The output should match, line for line, the records from the line containing "蛋白含量分析（紫外分光光度法、" through the line containing "l’organismo del bambino, esattamente come gli", with every picture left out.
--- EXTRACTED MATERIAL ---
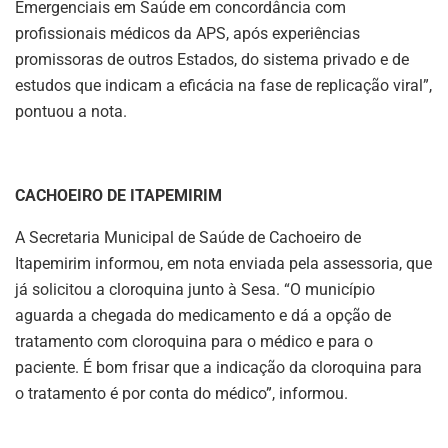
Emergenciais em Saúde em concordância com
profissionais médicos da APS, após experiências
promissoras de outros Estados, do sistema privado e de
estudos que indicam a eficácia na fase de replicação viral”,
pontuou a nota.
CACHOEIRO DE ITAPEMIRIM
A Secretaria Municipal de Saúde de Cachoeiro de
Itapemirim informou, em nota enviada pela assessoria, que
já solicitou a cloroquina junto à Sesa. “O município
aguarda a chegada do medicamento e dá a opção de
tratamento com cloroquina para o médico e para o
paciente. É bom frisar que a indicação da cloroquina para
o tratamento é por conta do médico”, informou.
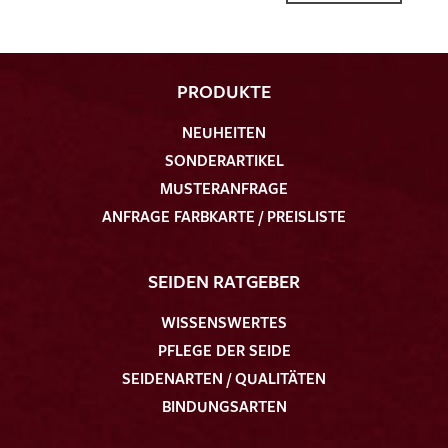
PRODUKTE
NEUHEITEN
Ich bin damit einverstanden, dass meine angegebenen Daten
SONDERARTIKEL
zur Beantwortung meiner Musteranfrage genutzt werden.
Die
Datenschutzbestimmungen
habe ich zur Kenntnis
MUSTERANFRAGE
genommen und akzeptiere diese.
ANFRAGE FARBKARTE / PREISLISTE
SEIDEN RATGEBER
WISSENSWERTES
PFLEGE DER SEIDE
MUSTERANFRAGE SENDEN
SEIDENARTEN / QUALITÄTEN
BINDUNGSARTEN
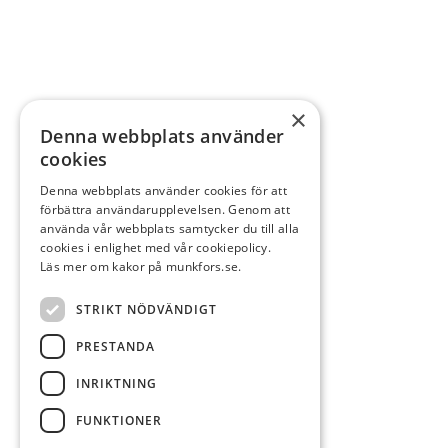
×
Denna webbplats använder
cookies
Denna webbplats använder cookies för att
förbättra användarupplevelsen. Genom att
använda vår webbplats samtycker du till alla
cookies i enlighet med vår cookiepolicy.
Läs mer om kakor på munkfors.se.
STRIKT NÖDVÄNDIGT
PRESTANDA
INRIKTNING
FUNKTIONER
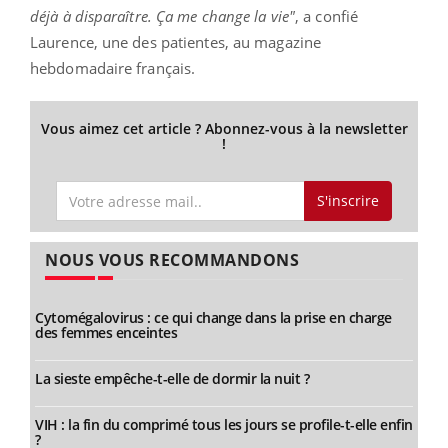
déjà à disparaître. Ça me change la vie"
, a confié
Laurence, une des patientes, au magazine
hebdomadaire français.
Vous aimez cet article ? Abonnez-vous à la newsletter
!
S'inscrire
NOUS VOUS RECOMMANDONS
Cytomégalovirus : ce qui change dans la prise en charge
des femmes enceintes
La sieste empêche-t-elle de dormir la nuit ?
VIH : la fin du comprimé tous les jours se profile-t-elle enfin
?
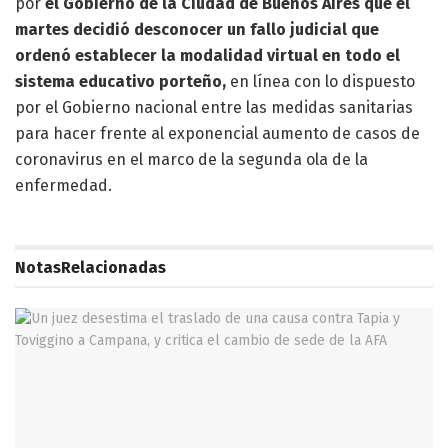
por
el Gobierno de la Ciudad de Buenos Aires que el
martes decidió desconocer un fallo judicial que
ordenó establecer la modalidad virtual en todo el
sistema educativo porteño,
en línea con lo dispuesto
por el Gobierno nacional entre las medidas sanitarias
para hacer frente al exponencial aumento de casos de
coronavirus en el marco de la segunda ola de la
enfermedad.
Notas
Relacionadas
---
--- EXTRACTED MATERIAL ---
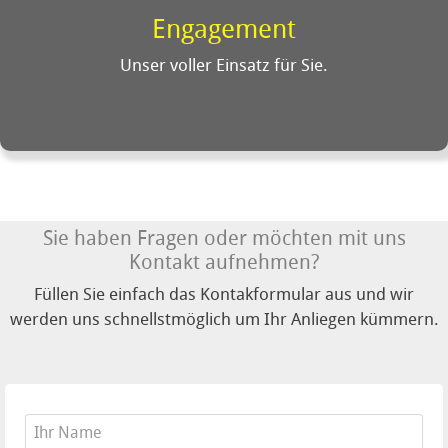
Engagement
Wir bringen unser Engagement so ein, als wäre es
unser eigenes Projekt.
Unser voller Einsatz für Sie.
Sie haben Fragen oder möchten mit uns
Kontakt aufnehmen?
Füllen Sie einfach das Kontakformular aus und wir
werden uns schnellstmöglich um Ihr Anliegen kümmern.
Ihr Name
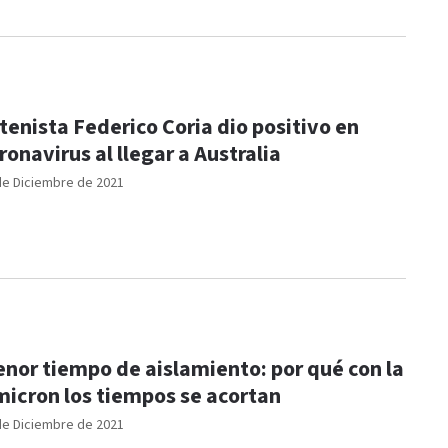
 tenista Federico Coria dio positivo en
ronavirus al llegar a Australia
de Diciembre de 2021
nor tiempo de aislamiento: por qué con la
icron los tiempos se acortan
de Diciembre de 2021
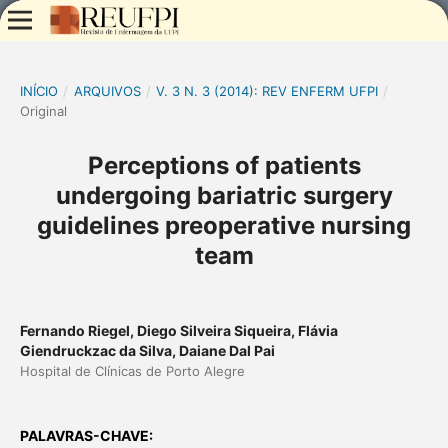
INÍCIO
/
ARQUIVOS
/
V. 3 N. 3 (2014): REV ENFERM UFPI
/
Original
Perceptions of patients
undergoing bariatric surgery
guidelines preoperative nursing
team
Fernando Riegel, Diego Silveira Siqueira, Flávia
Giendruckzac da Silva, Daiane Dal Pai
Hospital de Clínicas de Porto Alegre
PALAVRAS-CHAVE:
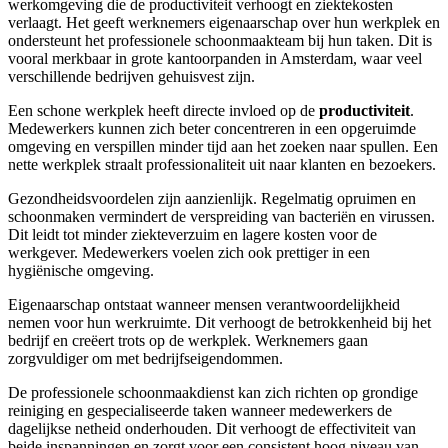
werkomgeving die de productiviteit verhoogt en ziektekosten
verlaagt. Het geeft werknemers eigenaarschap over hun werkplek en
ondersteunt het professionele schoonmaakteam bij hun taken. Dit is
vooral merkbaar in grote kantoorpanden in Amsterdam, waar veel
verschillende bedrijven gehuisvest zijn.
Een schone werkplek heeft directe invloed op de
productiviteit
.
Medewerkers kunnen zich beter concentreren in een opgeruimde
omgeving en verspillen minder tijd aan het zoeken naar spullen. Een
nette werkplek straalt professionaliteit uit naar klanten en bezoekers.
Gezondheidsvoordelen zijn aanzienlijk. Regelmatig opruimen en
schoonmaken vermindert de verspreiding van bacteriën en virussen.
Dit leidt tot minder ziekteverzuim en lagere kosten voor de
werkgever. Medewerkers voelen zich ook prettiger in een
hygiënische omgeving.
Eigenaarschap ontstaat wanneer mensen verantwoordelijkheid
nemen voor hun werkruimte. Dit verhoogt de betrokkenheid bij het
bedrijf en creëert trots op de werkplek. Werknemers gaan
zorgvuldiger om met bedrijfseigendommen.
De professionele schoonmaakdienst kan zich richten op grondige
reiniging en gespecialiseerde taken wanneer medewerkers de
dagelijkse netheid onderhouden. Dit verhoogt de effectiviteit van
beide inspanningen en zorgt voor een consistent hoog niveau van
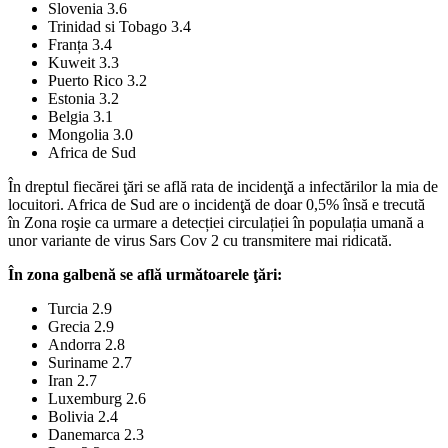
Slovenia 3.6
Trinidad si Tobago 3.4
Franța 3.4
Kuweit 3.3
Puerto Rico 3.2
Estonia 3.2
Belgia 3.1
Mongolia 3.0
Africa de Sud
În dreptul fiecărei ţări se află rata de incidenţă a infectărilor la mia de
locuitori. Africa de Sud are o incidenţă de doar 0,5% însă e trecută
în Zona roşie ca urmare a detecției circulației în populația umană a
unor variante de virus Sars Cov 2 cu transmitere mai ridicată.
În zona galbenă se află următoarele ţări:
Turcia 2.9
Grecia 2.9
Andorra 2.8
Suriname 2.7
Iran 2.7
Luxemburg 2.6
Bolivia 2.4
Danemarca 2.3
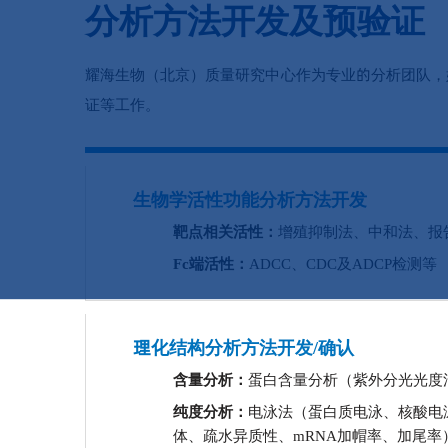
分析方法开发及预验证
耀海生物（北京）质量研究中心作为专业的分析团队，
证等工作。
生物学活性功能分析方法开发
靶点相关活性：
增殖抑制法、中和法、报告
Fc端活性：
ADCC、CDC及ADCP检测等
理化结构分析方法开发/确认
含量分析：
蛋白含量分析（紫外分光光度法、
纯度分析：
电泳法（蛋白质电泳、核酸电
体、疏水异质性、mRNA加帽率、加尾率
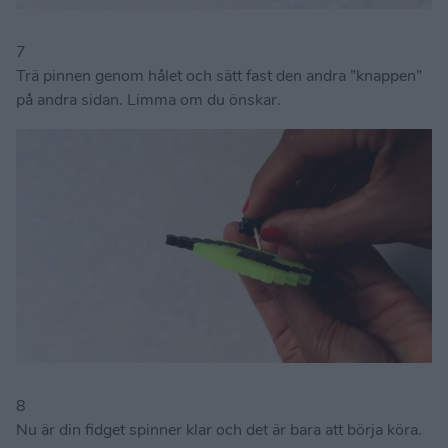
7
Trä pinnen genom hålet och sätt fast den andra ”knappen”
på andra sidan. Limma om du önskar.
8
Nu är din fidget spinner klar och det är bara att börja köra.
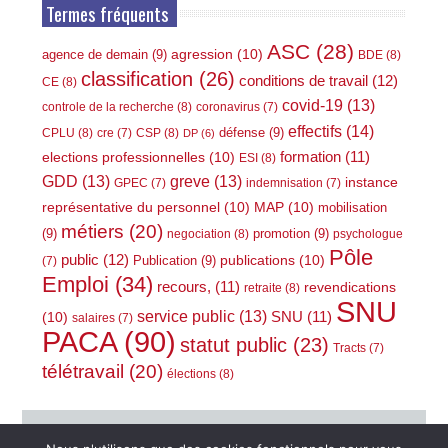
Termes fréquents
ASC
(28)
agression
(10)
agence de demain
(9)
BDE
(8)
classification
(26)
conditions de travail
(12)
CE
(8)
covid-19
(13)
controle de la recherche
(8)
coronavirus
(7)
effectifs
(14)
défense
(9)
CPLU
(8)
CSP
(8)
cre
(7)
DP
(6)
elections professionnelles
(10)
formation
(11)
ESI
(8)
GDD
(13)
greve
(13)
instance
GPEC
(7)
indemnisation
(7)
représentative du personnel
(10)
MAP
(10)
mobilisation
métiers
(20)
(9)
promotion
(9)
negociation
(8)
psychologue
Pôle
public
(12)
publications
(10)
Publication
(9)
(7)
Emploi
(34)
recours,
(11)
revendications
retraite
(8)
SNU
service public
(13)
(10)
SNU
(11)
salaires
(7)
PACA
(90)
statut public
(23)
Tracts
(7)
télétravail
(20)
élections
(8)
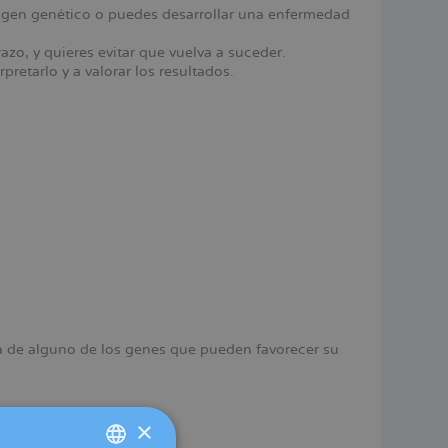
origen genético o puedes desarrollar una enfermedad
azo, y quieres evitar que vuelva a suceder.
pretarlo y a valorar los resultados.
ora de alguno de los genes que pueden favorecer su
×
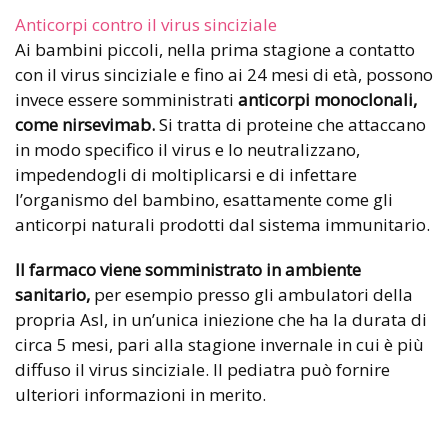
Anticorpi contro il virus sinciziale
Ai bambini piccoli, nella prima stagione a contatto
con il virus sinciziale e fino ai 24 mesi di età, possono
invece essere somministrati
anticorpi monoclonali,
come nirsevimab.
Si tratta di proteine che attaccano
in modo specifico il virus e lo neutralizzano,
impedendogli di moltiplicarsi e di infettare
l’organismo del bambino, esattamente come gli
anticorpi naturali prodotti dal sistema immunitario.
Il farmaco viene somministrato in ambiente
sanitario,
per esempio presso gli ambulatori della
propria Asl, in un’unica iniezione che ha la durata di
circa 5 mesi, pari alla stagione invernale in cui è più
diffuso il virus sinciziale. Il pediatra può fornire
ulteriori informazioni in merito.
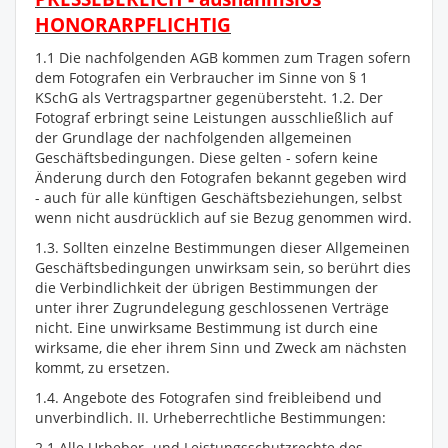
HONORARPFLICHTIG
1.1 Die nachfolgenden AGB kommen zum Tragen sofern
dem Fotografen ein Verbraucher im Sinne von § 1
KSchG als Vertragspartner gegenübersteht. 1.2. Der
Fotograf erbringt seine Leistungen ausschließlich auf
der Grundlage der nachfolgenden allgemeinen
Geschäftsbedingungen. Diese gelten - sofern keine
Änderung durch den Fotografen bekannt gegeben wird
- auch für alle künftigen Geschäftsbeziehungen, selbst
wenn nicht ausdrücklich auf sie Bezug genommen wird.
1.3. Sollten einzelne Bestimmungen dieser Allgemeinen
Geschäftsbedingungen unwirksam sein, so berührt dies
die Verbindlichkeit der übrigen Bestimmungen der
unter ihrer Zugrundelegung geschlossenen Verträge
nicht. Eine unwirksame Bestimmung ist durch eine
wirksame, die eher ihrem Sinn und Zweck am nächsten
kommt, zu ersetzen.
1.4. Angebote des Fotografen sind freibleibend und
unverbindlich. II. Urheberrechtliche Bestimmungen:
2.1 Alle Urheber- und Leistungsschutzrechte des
---
▸ **ANSWER FOR THIS EXERCISE**:
蛋白含量分析（紫外分光光度法、
纯度分析：
电泳法（蛋白质电泳、核酸电
体、疏水异质性、mRNA加帽率、加尾率
7
Trä pinnen genom hålet och sätt fast den andra ”knappen”
på andra sidan. Limma om du önskar.
8
Nu är din fidget spinner klar och det är bara att börja köra.
Termes fréquents
ASC
(28)
agression
(10)
agence de demain
(9)
BDE
(8)
classification
(26)
conditions de travail
(12)
CE
(8)
covid-19
(13)
controle de la recherche
(8)
coronavirus
(7)
effectifs
(14)
défense
(9)
CPLU
(8)
CSP
(8)
cre
(7)
DP
(6)
elections professionnelles
(10)
formation
(11)
ESI
(8)
GDD
(13)
greve
(13)
instance
GPEC
(7)
indemnisation
(7)
représentative du personnel
(10)
MAP
(10)
mobilisation
métiers
(20)
(9)
promotion
(9)
negociation
(8)
psychologue
Pôle
public
(12)
publications
(10)
Publication
(9)
(7)
Emploi
(34)
recours,
(11)
revendications
retraite
(8)
SNU
service public
(13)
(10)
SNU
(11)
salaires
(7)
PACA
(90)
statut public
(23)
Tracts
(7)
télétravail
(20)
élections
(8)
origen genético o puedes desarrollar una enfermedad
azo, y quieres evitar que vuelva a suceder.
pretarlo y a valorar los resultados.
ora de alguno de los genes que pueden favorecer su
×
Anticorpi contro il virus sinciziale
Ai bambini piccoli, nella prima stagione a contatto
con il virus sinciziale e fino ai 24 mesi di età, possono
invece essere somministrati
anticorpi monoclonali,
come nirsevimab.
Si tratta di proteine che attaccano
in modo specifico il virus e lo neutralizzano,
impedendogli di moltiplicarsi e di infettare
l’organismo del bambino, esattamente come gli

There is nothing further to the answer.